Andy's car keys were on the spindly legged black table that was still standing by Mr. Sills's front door. Andy took them, carried a pair of boxes out to the car, and drove as if he'd made the trip a hundred times before, from I-95 to Vine Street to Spring Garden. It took just fifteen minutes to cross the borders that divided the gentrifying neighborhoods from the edge of Center City. He parked and looked around, seeing the kind of neighborhood that was politely called “in transition,” with treatment centers and halfway houses for drunks and addicts, and then a diner that had gotten a great review in the
Examiner
and hosted a DJ and dancing on the weekends. There were gas stations and quick-lube spots, a little Colombian restaurant with its front painted bright red and orange advertising gourmet hot chocolate, a Spaghetti Warehouse, and a tired-looking church where people were lined up for free lunch.

Maybe he's not home,
he thought. It was a Sunday in May, a few puffy clouds drifting in the bright-blue sky, people pedaling along the bike lanes, the weather warm but not humid; a perfect day to take in a ball game or go for a stroll by the river. With his throat constricted and heavy and his heart pounding hard, Andy checked the directory and walked up two flights, then down a hallway with worn tanned carpet and walls painted institutional beige. He smelled canned soup and Bengay, and heard the sounds of televisions coming from underneath the doors, the Phillies' play-by-play announcer, and then Marvin Gaye.
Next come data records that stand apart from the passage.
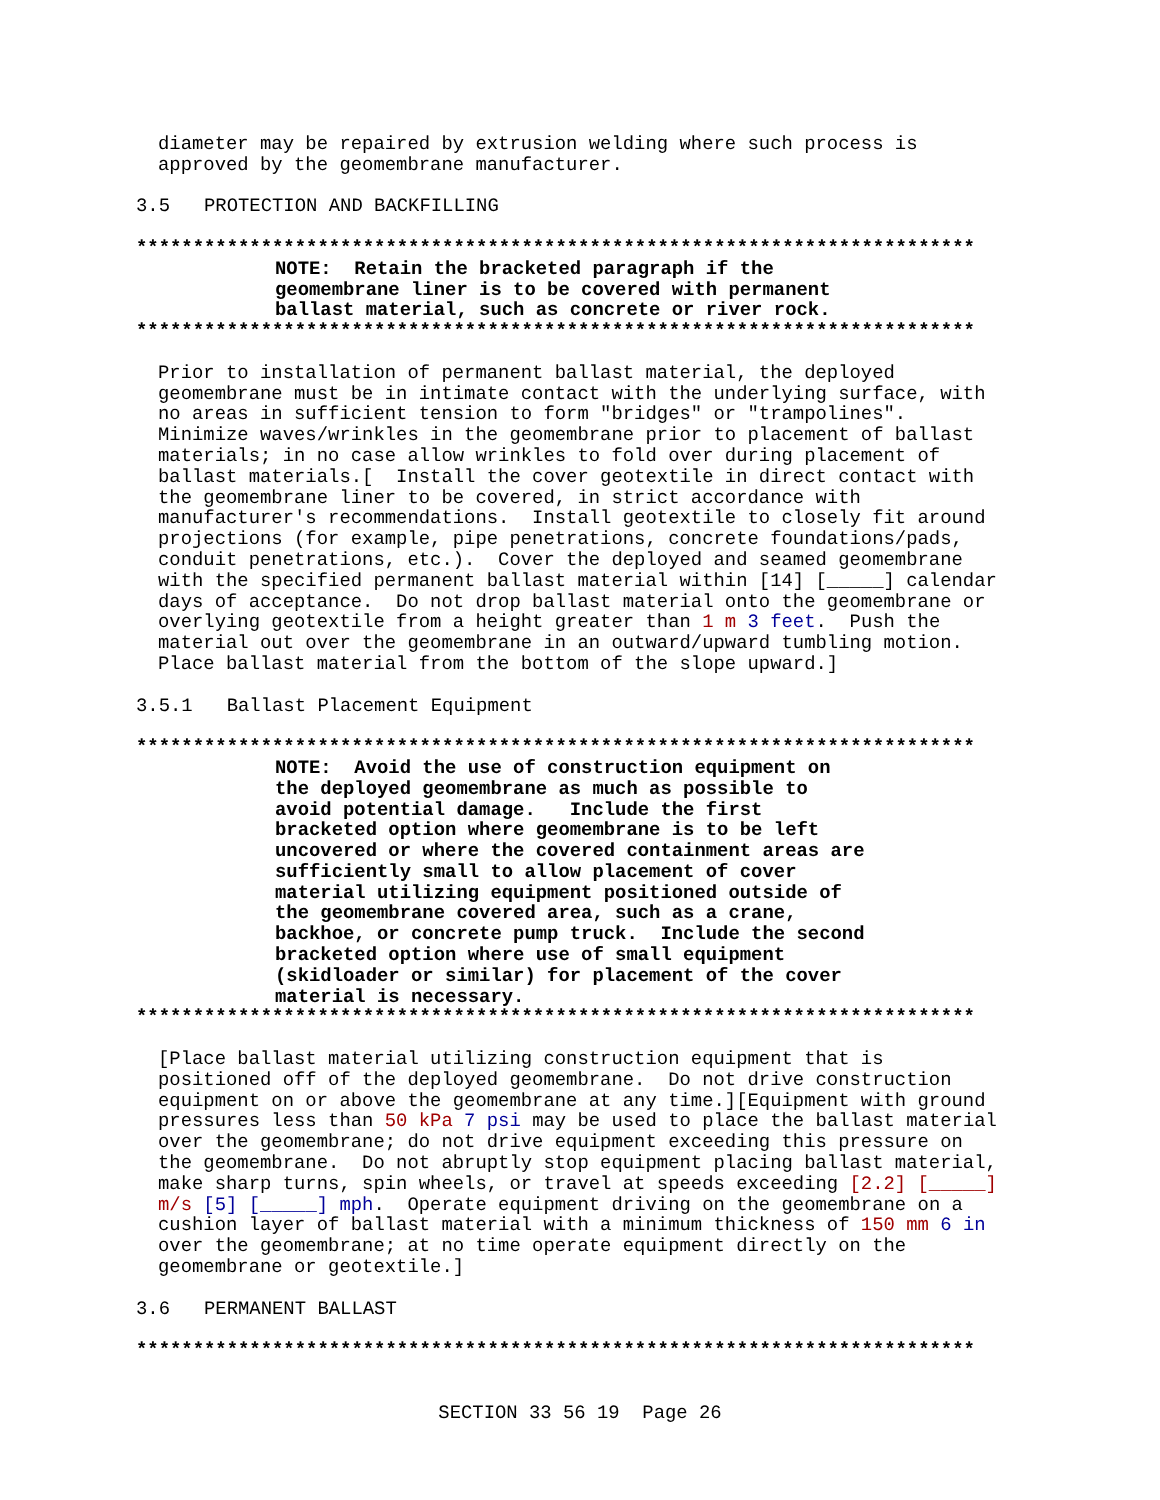diameter may be repaired by extrusion welding where such process is approved by the geomembrane manufacturer.
3.5 PROTECTION AND BACKFILLING
**************************************************************************
NOTE: Retain the bracketed paragraph if the geomembrane liner is to be covered with permanent ballast material, such as concrete or river rock.
**************************************************************************
Prior to installation of permanent ballast material, the deployed geomembrane must be in intimate contact with the underlying surface, with no areas in sufficient tension to form "bridges" or "trampolines". Minimize waves/wrinkles in the geomembrane prior to placement of ballast materials; in no case allow wrinkles to fold over during placement of ballast materials.[ Install the cover geotextile in direct contact with the geomembrane liner to be covered, in strict accordance with manufacturer's recommendations. Install geotextile to closely fit around projections (for example, pipe penetrations, concrete foundations/pads, conduit penetrations, etc.). Cover the deployed and seamed geomembrane with the specified permanent ballast material within [14] [_____] calendar days of acceptance. Do not drop ballast material onto the geomembrane or overlying geotextile from a height greater than 1 m 3 feet. Push the material out over the geomembrane in an outward/upward tumbling motion. Place ballast material from the bottom of the slope upward.]
3.5.1 Ballast Placement Equipment
**************************************************************************
NOTE: Avoid the use of construction equipment on the deployed geomembrane as much as possible to avoid potential damage. Include the first bracketed option where geomembrane is to be left uncovered or where the covered containment areas are sufficiently small to allow placement of cover material utilizing equipment positioned outside of the geomembrane covered area, such as a crane, backhoe, or concrete pump truck. Include the second bracketed option where use of small equipment (skidloader or similar) for placement of the cover material is necessary.
**************************************************************************
[Place ballast material utilizing construction equipment that is positioned off of the deployed geomembrane. Do not drive construction equipment on or above the geomembrane at any time.][Equipment with ground pressures less than 50 kPa 7 psi may be used to place the ballast material over the geomembrane; do not drive equipment exceeding this pressure on the geomembrane. Do not abruptly stop equipment placing ballast material, make sharp turns, spin wheels, or travel at speeds exceeding [2.2] [_____] m/s [5] [_____] mph. Operate equipment driving on the geomembrane on a cushion layer of ballast material with a minimum thickness of 150 mm 6 in over the geomembrane; at no time operate equipment directly on the geomembrane or geotextile.]
3.6 PERMANENT BALLAST
**************************************************************************
SECTION 33 56 19 Page 26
You know, we've got to find a way, to bring some lovin' here today.

Your father always loved that song,
his mother had once told him.
Tell me,
Andy had asked.
Tell me what else he liked, tell me who did he love, tell me who he was.
But her face had closed up, and she'd turned away and hadn't told him anything. Not then. Not ever.

He held his breath and knocked. He won't be home, he thought. He isn't here. Then the door swung open, and there was his dad.

He wore a plaid shirt and khaki pants and bright white athletic socks. It was the socks that undid him, that untied the knot that had bound his heart forever. He could imagine his father, who, clearly, didn't have much, walking to one of the stores on Chestnut Street or maybe even more than one of them, looking carefully through the merchandise, carrying his selection to the cash register, counting out exact change with dollar bills and pennies.

You can stop running now,
he imagined he heard Mr. Sills saying.

“Andy,” said his father, and held out his hand.